I do think Mastro's got more offensive production in the tank than he's shown thus far, but we're talking like an 80 or 90 something wRC+ depending on how aggressively you platoon him.  The defense has looked spectacular this year so I'm happy to give him more playing time, but if he's a starter on this team things went really off the rails or he hit like a 99th percentile outcome.
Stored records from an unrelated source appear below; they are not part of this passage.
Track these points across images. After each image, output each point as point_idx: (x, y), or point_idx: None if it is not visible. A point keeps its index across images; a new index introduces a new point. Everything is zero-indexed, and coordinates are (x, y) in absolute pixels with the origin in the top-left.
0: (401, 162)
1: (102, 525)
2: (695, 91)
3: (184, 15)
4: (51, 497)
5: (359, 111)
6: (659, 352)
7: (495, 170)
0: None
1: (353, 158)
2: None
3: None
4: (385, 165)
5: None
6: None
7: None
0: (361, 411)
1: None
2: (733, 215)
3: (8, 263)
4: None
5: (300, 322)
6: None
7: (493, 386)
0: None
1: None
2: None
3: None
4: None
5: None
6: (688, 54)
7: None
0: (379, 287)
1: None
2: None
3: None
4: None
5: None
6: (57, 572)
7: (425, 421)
He's much more likely to be this generation's Tommy La Stella than anything more.

Posted

First things first, the answer to the question is Betteridge's Law.  But if you wanted to make the bull case for Mastrobuoni as a player:

He's pretty consistently hit at a good level at AAA, a 122 wRC+ over 1000 PA, with 13%/19% BB/K.  The plate discipline in particular separates him from Madrigals of the world among contact/low-power bats. ZiPS seems to think that translates okay, they estimate him for a 93 wRC+, which if you combine with slightly above average defense is pretty close to a league average play.  He also adds value on the bases, across AAA and MLB he's 55/64 in SB.

 

But I wouldn't put money on the ZiPS forecast, as his lack of power is probably going to lead to pitchers more fearlessly pounding the zone and make him more at the whims of the BABIP gods.  Plus as a *regular* his profile is not one the Cubs can afford in a lineup that has Hoerner and probably PCA(to say nothing of the catchers).  He is however, a decent bench fit, as there is no 150 game 3B on the roster, and he's the only LHH for 2B/SS/3B on the 40 man unless you stretch Busch, and no other internal options appear imminent(Shaw, Triantos, & Vazquez are all RHH).

 

As it stands, he's perfectly fine as a 26th man option you can yo-yo to Iowa through next year.  If he starts living up to that ZiPS line and there's opportunity you can give him more platoon sided bats, but the best case scenario is that he's written in pencil on the 26 man roster for 2025 similar to Tauchman in security(but not in quantity of playing time), there's just not a path to being more than that unless there was an overhaul of the roster that won't and shouldn't happen.